The estate gives enough visual structure for a refined, editorial look, while the landscape softens the formality and keeps the atmosphere grounded.
This venue suits couples who want a destination wedding that feels immersive and self-contained — less hotel, more private celebration.

Best for: couples prioritising exclusivity, classic château atmosphere, and a full-event flow in one location.
Château d’Estoublon
Landscape-driven Provence luxury with vineyards and olive groves
La Bastide de Gordes offers a completely different kind of Provence wedding experience. Instead of a countryside estate, you are working with a hilltop property in one of the region’s most iconic villages — and that shifts the mood from château grounds to panoramic atmosphere.
This venue is especially compelling for couples who want the wedding to feel connected to a destination, not just placed inside it. Gordes itself becomes part of the guest experience, and that can make the weekend feel richer and more memorable without adding unnecessary production.
From a photography perspective, the strength of this venue is perspective: terraces, views, layered stone, changing light, and a constant sense of depth in the frame. It is less about scale and symmetry, more about location and visual drama.

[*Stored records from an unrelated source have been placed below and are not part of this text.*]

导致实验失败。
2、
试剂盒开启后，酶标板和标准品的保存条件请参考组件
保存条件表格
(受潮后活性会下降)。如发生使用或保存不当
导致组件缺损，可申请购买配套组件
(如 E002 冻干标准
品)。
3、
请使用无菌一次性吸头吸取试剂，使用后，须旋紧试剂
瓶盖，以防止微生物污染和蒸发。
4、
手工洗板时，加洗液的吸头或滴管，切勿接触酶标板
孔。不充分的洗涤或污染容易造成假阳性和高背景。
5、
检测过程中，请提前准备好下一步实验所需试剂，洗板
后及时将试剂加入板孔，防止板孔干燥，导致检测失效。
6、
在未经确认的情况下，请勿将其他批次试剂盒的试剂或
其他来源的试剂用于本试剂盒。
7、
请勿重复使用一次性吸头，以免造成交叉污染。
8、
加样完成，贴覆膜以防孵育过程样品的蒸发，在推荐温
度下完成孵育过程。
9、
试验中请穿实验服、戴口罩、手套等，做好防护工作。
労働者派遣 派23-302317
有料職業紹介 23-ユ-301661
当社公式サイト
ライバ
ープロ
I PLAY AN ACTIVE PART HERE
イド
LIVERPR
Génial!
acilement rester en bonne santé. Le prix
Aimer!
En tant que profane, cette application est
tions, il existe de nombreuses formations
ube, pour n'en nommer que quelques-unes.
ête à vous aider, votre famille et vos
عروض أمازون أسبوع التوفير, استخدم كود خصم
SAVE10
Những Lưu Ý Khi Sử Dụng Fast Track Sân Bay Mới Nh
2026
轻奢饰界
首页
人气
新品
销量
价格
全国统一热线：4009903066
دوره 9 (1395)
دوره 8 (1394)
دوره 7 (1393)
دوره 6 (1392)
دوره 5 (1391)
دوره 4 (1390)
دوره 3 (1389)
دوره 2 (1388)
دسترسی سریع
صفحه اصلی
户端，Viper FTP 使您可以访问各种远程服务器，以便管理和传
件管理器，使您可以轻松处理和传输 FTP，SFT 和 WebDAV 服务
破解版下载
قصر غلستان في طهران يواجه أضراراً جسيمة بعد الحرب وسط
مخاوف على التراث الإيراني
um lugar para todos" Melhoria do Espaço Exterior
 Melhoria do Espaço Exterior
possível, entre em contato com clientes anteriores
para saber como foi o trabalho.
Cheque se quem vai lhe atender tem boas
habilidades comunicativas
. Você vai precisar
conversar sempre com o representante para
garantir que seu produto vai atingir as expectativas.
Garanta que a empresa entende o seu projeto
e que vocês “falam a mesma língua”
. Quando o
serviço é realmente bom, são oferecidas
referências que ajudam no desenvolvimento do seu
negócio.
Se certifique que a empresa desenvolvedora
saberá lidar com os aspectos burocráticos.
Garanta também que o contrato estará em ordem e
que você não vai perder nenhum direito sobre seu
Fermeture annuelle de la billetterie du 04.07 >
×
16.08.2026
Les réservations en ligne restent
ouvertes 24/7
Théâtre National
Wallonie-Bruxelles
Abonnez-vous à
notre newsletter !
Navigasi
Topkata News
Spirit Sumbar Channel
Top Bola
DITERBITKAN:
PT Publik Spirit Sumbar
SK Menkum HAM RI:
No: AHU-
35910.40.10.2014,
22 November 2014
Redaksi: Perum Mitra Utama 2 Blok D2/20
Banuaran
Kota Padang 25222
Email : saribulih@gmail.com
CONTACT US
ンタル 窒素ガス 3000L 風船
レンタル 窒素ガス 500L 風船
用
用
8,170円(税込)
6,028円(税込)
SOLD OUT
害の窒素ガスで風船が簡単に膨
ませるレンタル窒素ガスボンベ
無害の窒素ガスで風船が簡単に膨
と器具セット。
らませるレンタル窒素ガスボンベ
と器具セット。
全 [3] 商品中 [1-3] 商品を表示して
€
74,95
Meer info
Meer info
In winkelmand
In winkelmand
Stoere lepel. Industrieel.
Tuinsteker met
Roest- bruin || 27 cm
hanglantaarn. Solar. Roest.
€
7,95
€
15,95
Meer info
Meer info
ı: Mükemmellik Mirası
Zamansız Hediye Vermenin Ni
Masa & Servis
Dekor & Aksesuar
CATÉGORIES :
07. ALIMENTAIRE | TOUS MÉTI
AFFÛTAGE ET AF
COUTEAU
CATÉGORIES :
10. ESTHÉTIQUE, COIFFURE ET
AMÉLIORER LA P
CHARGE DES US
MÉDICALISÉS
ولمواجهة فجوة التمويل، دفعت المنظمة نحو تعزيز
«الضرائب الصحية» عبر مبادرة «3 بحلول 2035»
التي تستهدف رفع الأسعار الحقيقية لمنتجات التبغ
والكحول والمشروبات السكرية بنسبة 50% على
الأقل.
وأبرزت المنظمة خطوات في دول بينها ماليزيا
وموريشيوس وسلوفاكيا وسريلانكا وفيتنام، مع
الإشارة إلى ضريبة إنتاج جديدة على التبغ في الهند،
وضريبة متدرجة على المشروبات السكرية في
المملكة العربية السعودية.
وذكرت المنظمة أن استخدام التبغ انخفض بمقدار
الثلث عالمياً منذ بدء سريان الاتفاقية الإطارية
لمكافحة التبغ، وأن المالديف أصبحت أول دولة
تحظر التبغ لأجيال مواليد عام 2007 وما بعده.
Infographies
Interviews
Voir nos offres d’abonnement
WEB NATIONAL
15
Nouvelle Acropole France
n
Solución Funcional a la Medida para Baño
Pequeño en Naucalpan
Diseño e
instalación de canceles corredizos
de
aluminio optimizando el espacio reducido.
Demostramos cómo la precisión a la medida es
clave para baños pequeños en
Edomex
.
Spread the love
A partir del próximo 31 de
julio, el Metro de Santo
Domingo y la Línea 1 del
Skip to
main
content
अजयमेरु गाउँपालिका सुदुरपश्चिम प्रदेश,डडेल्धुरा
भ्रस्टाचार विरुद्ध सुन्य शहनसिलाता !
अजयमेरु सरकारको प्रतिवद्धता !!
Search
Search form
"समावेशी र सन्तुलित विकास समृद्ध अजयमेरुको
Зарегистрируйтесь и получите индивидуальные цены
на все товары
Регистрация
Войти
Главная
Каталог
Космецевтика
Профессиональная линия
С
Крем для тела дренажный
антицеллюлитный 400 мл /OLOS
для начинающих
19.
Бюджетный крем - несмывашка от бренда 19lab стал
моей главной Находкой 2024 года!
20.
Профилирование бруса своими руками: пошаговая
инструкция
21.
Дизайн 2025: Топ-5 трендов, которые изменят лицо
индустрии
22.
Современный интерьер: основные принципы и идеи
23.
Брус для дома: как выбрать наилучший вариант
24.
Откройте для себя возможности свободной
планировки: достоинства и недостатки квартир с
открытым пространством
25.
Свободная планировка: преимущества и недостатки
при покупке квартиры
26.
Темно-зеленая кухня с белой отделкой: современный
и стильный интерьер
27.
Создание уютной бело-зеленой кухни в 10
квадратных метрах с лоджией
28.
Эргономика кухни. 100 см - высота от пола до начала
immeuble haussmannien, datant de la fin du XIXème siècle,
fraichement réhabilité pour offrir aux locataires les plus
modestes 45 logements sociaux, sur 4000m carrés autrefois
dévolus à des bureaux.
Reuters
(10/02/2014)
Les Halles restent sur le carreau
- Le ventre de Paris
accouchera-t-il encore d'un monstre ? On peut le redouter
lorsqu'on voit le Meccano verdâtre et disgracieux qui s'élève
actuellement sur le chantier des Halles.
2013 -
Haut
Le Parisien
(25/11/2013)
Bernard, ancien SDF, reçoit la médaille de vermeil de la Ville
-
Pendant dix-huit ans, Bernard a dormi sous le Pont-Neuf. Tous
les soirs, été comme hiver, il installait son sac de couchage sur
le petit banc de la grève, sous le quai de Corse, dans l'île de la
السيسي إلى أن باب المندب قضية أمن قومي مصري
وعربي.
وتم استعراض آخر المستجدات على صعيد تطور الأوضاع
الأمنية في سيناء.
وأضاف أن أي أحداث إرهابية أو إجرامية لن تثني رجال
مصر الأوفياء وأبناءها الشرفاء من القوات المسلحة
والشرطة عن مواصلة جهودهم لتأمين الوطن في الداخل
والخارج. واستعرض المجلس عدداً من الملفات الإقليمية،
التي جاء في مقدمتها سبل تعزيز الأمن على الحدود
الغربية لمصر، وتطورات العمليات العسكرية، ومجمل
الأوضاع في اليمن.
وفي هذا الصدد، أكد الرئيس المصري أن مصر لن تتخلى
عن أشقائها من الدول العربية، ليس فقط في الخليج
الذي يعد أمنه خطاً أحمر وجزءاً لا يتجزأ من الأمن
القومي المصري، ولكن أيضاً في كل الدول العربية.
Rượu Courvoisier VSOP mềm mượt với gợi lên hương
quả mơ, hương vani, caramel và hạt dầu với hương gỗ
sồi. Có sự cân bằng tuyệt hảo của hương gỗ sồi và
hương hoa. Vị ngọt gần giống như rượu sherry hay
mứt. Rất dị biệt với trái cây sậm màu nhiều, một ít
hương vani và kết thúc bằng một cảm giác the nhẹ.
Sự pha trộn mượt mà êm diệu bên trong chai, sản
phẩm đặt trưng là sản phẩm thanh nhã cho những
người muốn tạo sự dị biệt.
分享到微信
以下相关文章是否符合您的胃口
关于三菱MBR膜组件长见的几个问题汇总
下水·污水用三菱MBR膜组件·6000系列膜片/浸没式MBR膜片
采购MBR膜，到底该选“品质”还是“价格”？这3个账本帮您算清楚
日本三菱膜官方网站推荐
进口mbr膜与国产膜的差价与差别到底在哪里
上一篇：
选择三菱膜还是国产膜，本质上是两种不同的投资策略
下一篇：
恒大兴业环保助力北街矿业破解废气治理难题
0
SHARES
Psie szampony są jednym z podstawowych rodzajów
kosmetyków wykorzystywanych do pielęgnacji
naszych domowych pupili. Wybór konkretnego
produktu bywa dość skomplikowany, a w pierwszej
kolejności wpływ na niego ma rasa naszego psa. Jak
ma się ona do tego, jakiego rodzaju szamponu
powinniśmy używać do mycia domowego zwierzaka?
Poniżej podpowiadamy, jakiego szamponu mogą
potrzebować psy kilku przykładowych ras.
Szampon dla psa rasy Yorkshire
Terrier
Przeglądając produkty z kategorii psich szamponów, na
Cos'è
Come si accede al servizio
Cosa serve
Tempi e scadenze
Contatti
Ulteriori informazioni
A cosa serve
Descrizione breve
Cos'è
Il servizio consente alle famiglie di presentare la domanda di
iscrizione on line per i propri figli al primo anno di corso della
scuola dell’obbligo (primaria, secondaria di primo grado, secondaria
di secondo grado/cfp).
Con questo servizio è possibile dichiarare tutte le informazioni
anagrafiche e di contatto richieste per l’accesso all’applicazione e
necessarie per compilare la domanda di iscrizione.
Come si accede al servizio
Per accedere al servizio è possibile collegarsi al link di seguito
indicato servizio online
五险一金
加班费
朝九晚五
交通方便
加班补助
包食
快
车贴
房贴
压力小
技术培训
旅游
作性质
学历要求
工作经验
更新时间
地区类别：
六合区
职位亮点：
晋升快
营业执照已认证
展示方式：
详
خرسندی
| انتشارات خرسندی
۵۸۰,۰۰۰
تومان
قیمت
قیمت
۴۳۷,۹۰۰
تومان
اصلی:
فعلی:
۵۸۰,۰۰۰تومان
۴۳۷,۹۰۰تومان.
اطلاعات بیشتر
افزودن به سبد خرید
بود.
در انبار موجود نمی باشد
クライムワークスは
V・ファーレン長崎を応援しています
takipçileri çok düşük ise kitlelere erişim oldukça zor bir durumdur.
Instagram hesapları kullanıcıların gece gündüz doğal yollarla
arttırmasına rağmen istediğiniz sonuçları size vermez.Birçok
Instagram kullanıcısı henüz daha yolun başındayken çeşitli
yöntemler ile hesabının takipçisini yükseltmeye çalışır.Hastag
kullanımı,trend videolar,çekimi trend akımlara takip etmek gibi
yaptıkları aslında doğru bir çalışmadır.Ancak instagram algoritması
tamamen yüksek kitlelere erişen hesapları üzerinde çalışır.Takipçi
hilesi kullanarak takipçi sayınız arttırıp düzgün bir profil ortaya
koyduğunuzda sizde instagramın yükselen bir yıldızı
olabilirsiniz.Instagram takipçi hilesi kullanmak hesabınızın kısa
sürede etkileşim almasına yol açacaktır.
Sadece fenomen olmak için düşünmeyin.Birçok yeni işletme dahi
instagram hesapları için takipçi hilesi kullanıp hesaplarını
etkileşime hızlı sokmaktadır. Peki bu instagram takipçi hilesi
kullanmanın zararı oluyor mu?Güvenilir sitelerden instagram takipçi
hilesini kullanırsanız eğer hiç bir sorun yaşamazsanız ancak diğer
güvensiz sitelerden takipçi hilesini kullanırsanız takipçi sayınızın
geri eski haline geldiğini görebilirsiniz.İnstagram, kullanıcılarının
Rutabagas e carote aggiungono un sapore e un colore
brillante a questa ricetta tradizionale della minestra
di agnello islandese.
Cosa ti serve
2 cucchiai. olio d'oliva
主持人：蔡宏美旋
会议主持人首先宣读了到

Best for: couples drawn to views, village atmosphere, and a highly recognisable Provence setting.
Château de Sannes
A Provence estate with real landscape range — vineyards, lavender, gardens, and event flexibility
Château de Sannes is a strong option for couples who want a venue that feels distinctly Provençal without losing structure or elegance. Located in the Luberon (with the estate presenting itself as a vineyard property in the heart of Provence, near Aix-en-Provence), it combines château character with a broader domain atmosphere — vineyards, gardens, and open landscape are part of the identity, not just the backdrop.
Photo: loveismoreweddings.com
What makes Sannes particularly interesting for a wedding is its spatial variety. Venue descriptions highlight multiple event areas across the estate — including poolside cocktails, ceremony options, and a dinner setting in the orangerie with views over the gardens, lake, and vineyards. That kind of layout is especially valuable for multi-part celebrations because it helps the day evolve visually instead of staying in one look from start to finish.
From a photography perspective, Château de Sannes works well for couples who want a gallery with both architectural polish and landscape depth. It gives you more than façade-driven château imagery: the surrounding estate adds texture, scale, and a stronger sense of place.

Best for: couples who want a Luberon wedding venue with vineyard energy, flexible event zones, and a more landscape-driven Provence atmosphere.
Château des Alpilles
If you want an old-money Provence mood with discreet luxury
Château des Alpilles is a very strong choice for couples who want that quieter, old-money Provence feeling — less “event venue energy,” more elegant house-in-the-country atmosphere with real character. The official site presents it as a 5-star boutique hotel on the edge of Saint-Rémy-de-Provence, set within a seven-hectare park and centered around a beautifully restored Maison de Maître.
What makes it special in a wedding shortlist like this is the tone. It feels refined and private, but not flashy. The long plane-tree approach, the historic house, and the “discreet luxury” identity give it a very specific visual language — especially if you’re drawn to understated elegance rather than theatrical grandeur. The venue also publishes a dedicated wedding brochure, which is always useful for couples who want clarity early in the planning process.
From a photography perspective, this is a beautiful option for couples who want a softer, more intimate kind of luxury — strong façade moments, textured interiors, and a Saint-Rémy atmosphere that feels grounded and chic.

A practical note: this venue works especially well when your styling matches its tone (elegant, restrained, intentional). It’s the kind of place where thoughtful design choices usually look stronger than overproduction.